## Task description
Nothing may be left out of the listing below but its images; repeat the rest exactly.

## Source records
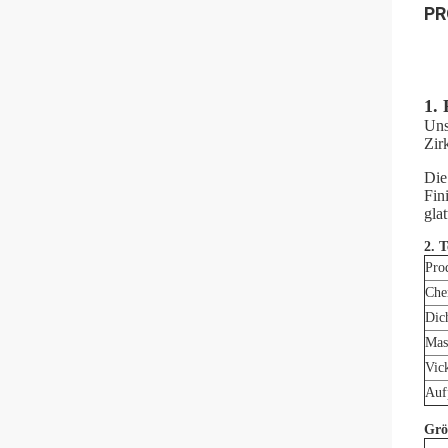
PR
1.
Uns
Zir
Die
Fin
gla
2. 
Pro
Che
Dic
Mas
Vic
Auf
Grö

## Response to this exercise
PR
1.
Uns
Zir
Die
Fin
gla
2. 
Pro
Che
Dic
Mas
Vic
Auf
Grö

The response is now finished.